§ **Provided information**:

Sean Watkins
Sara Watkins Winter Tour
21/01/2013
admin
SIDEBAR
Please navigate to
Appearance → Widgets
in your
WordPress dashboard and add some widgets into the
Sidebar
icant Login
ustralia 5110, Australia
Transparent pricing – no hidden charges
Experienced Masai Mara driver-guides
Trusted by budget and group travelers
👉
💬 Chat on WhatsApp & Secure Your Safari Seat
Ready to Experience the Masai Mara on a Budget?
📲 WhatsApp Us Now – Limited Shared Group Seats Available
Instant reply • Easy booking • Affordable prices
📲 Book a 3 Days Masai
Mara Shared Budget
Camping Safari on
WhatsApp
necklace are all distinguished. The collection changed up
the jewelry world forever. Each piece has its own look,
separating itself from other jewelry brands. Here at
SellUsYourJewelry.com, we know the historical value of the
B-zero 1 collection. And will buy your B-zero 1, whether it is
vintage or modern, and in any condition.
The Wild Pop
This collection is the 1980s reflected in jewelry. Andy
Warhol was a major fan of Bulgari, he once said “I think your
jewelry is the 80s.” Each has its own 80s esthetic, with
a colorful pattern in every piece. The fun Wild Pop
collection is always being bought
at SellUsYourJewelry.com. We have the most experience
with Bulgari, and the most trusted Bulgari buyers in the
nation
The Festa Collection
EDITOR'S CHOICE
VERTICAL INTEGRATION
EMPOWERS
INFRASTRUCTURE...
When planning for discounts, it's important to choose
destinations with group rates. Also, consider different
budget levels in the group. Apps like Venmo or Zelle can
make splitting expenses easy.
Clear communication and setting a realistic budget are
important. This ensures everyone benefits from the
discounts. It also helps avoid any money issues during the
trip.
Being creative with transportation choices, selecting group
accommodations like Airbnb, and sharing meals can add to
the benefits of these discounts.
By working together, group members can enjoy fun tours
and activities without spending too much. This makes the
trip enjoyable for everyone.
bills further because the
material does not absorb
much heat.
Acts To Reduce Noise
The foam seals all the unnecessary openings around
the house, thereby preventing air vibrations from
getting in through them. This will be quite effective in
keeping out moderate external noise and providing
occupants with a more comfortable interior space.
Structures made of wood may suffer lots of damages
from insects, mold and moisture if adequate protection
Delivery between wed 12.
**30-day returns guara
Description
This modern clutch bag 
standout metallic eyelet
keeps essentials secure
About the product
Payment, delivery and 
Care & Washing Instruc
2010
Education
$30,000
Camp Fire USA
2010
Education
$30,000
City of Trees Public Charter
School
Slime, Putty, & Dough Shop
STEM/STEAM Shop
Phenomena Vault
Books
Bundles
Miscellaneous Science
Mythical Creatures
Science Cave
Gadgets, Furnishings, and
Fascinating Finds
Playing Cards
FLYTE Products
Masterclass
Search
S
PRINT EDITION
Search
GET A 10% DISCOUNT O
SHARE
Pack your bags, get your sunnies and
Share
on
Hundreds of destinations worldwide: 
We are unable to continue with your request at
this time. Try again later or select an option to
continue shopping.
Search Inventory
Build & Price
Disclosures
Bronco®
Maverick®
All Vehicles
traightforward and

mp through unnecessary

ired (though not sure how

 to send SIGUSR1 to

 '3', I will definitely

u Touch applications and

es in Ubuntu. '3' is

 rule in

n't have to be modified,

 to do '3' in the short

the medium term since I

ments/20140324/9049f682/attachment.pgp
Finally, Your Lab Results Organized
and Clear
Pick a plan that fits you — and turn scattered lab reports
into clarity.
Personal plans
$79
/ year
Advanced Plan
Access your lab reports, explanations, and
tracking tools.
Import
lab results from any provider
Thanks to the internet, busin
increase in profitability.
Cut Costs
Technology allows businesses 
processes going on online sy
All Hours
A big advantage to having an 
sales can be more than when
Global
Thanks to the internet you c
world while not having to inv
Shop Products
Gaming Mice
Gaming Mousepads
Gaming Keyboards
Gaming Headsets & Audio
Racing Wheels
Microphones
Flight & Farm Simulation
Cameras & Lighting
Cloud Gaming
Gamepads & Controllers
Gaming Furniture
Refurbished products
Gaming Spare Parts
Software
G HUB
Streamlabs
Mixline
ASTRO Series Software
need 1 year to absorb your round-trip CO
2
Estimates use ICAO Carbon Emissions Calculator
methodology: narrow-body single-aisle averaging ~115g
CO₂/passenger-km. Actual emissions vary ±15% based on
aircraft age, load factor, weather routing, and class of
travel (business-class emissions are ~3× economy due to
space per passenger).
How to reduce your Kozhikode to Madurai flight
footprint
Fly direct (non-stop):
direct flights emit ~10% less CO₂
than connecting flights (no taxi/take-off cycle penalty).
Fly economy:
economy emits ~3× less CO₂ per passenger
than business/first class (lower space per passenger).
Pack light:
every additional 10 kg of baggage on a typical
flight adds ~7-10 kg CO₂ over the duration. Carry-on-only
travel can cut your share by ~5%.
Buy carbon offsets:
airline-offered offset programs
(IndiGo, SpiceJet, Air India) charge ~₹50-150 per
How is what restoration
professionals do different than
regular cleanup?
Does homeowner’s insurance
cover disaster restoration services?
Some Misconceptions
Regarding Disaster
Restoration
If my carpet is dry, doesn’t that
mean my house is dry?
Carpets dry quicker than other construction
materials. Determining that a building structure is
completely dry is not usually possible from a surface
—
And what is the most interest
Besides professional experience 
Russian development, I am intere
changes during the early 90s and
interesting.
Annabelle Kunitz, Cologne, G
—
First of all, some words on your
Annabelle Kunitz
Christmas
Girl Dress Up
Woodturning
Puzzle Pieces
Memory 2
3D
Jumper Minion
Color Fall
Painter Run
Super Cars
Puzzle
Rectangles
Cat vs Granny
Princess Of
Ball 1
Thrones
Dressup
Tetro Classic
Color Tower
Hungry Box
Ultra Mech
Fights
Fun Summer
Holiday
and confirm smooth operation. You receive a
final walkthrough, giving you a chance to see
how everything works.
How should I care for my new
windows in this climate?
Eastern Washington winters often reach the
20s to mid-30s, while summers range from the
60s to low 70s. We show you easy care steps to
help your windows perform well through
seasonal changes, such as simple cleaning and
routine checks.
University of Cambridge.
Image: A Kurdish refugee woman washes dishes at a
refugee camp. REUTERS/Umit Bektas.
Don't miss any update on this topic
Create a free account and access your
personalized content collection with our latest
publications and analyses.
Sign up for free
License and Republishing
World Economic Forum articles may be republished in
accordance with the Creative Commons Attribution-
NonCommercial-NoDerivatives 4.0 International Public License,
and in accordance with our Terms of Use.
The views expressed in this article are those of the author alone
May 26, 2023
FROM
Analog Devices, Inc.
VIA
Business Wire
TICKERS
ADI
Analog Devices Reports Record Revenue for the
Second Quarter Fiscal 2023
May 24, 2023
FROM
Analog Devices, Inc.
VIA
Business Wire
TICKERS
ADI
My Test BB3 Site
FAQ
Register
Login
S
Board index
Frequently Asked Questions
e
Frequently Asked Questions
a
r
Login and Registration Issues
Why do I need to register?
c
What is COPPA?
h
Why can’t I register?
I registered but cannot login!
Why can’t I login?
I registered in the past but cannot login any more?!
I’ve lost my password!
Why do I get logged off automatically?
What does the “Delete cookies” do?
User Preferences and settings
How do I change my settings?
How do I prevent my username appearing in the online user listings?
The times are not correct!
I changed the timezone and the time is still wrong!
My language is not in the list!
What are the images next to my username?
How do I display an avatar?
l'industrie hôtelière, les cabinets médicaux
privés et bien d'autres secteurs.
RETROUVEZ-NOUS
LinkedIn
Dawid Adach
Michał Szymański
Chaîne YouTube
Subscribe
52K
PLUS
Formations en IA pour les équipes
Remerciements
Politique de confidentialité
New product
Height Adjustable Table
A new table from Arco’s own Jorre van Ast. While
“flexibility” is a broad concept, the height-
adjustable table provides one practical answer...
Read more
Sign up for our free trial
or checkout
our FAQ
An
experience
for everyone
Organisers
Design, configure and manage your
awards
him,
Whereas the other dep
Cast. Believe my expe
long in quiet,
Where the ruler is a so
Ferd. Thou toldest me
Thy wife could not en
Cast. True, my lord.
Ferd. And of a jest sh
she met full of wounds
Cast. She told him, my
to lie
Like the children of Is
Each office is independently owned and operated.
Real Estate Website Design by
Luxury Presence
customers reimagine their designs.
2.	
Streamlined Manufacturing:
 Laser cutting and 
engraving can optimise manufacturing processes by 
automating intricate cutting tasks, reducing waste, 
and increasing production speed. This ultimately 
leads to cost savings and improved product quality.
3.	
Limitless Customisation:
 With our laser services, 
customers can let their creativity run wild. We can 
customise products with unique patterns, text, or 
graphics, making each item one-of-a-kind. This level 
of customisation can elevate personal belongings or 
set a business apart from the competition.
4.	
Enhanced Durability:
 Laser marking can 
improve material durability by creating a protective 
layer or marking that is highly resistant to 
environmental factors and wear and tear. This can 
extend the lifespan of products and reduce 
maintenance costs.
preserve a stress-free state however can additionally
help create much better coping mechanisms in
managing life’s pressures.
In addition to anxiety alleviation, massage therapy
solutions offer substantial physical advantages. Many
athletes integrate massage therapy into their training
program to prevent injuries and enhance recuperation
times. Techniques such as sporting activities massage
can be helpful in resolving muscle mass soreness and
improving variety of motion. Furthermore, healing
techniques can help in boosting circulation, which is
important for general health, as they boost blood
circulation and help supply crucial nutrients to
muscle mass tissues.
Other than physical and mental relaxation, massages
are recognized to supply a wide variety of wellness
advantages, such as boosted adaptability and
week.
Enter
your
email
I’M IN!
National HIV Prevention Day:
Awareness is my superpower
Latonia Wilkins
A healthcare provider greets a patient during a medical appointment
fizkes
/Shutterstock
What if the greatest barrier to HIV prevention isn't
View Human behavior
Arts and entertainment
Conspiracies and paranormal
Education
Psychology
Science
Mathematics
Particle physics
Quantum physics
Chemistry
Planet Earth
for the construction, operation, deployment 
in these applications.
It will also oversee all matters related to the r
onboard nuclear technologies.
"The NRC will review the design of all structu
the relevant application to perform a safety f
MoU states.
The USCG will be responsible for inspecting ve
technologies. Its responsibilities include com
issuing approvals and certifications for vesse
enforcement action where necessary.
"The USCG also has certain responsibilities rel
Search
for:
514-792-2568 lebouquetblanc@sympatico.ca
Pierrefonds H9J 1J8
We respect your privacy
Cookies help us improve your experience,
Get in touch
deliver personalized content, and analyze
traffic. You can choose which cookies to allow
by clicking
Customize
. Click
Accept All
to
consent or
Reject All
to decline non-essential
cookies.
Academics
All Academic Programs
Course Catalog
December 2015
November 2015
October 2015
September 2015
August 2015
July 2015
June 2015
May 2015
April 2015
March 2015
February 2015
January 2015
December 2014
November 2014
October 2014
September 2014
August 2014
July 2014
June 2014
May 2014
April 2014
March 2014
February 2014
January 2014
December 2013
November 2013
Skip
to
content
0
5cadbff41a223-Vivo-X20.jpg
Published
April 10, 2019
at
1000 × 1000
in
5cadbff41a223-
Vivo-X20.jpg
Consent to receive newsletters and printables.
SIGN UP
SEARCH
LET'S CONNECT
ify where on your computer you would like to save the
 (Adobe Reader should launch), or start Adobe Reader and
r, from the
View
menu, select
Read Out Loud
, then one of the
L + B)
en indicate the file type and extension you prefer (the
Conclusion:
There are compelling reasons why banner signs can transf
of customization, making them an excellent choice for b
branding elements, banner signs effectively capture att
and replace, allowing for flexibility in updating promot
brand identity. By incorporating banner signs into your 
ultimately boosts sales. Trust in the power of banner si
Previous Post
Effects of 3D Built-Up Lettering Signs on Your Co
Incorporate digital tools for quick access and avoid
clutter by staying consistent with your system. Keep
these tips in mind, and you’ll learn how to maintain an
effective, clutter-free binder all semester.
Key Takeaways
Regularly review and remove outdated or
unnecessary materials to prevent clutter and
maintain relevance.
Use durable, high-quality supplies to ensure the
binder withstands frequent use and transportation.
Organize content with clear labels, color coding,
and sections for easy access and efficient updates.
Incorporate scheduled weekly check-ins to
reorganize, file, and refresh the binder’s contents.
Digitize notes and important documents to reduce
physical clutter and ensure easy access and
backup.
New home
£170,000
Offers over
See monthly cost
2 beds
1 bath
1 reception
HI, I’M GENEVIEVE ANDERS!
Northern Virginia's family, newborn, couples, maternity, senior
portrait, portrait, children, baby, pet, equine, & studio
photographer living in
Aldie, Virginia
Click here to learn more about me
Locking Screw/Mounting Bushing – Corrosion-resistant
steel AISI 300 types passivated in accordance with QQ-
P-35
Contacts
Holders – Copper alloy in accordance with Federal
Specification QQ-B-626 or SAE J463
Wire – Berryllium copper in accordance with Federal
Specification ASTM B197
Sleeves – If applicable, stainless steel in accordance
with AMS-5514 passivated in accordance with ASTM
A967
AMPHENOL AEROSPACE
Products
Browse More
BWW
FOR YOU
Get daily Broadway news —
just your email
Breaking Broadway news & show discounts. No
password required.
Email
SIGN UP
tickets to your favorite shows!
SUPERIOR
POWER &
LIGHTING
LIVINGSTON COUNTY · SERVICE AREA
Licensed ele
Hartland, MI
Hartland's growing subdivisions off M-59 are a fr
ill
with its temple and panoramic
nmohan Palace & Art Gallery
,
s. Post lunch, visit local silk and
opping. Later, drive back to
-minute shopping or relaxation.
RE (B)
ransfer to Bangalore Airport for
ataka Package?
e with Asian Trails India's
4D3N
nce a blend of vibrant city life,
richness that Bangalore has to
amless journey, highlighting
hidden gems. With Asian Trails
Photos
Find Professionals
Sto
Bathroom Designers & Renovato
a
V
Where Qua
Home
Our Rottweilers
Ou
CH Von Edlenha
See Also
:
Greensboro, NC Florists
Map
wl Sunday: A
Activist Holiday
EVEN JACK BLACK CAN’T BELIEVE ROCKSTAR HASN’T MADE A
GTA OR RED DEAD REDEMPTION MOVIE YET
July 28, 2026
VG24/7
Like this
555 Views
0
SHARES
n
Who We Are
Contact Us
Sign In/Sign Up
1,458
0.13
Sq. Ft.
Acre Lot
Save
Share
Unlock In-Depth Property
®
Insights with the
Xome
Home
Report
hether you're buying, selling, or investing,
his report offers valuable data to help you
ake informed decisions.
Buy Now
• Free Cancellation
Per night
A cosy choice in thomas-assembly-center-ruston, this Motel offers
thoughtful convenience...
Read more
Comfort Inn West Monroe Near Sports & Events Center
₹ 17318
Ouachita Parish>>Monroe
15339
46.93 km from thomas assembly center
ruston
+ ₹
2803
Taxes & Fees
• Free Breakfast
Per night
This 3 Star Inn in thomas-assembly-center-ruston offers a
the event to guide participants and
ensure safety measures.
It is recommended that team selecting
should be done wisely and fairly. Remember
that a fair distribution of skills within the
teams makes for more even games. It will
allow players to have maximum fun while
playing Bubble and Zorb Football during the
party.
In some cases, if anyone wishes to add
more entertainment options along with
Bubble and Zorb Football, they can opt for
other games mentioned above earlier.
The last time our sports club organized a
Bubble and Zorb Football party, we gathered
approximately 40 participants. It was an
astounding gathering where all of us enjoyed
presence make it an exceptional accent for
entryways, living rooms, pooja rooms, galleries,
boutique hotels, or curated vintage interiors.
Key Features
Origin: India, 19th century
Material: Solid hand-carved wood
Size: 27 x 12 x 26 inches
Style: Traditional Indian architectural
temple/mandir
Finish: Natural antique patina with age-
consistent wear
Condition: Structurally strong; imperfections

§ **Problem statement**: I'd like the lines above from the one with "The last time our sports club organized a" up to and including the one with "entryways, living rooms, pooja" copied exactly, with no other lines.

§ **Answer section**:
The last time our sports club organized a
Bubble and Zorb Football party, we gathered
approximately 40 participants. It was an
astounding gathering where all of us enjoyed
presence make it an exceptional accent for
entryways, living rooms, pooja rooms, galleries,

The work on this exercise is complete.